Our servers were caught in a "death spiral":

  • Because the NIC could not offload ECN-marked traffic (TSO off), the kernel had to process all packets in software.
  • Every individual packet marked with Congestion Experienced (CE) by a router surfaced immediately in the TCP stack as a distinct ECN-Echo signal.
  • CUBIC reacts to these marks by aggressively reducing its Congestion Window (cwnd), treating each CE mark as a loss-equivalent congestion signal.
  • Generic Segmentation Offload (GSO) could still have coalesced packets, but the constant "braking" from the shrinking cwnd prevented sufficient batching, resulting in a stream of MTU-sized (1448-byte) drips instead of high-speed bursts.
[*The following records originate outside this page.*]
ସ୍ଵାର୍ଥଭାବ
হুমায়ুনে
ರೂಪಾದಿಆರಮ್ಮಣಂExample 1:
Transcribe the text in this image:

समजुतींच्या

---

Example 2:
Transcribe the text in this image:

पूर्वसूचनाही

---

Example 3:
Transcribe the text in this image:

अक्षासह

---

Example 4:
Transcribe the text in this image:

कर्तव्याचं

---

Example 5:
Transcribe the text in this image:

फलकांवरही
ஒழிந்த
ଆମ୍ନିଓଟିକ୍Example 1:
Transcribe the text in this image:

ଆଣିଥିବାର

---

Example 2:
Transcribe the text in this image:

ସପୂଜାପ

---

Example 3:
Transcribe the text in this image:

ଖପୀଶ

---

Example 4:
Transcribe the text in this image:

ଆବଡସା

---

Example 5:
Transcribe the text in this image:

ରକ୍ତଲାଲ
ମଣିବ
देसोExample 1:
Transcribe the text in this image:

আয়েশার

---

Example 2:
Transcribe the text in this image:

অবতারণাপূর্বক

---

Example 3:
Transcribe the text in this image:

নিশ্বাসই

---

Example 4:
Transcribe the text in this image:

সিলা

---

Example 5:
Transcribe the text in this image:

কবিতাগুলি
BBR congestion control as the fix

Switching to BBR (Bottleneck Bandwidth and Round-trip propagation time) resolved the issue by changing the server's reaction to those ECN marks. Unlike CUBIC, BBR is model-based. It ignores the "panic" of individual ECN marks and focuses instead on the actual measured delivery rate and RTT of the path.

By maintaining a high-speed flow based on the actual capacity of the "pipe," BBR allowed the Linux kernel to effectively use GSO. Even though the NIC hardware still couldn't do the segmentation, the CPU was now able to bundle data into large "super-packets" before handing them to the driver.
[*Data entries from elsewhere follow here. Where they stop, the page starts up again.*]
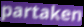
partaken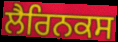
ਲੈਰਿਨਕਸ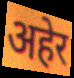
अहेरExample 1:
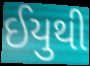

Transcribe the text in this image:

ઈયુથી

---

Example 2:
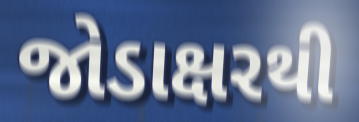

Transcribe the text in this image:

જોડાક્ષરથી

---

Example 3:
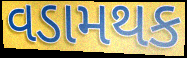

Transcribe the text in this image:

વડામથક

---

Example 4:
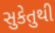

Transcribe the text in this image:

સુકેતુથી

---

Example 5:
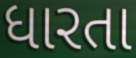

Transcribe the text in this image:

ધારતા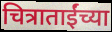
चित्राताईंच्या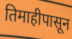
तिमाहीपासून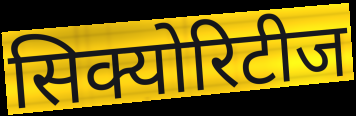
सिक्योरिटीजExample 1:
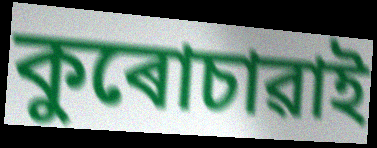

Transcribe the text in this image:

কুৰোচাৱাই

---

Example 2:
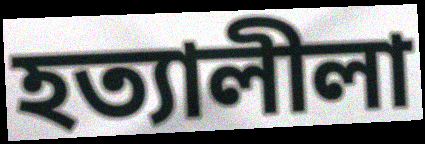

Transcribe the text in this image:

হত্যালীলা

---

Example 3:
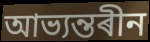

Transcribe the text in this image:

আভ্যন্তৰীন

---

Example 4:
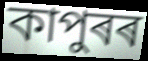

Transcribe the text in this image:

কাপুৰৰ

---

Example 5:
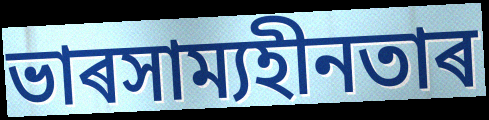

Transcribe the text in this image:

ভাৰসাম্যহীনতাৰ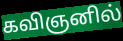
கவிஞனில்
This explains the dramatic drop from 4000+ packets to under 500: BBR restored the flow efficiency that CUBIC had traded away for caution.

Conclusion

If you run into slow downloads and see ECN in the mix, look at these options:

  • sysctl -w net.inet.tcp.ecn_initiate_out=0 on a macOS client (or the Linux equivalent);
  • sysctl -w net.ipv4.tcp_ecn=0 on the server (to confirm the hypothesis);
  • ethtool -K iface tx-tcp-ecn-segmentation on on the server (if supported by your hardware);
  • sysctl -w net.ipv4.tcp_congestion_control=bbr on the server (as the robust, modern fix). You may need to modprobe tcp_bbr.

One question remains: why doesn't the macOS client settle on ECN after it finds that it works equally well as the non-ECN flow?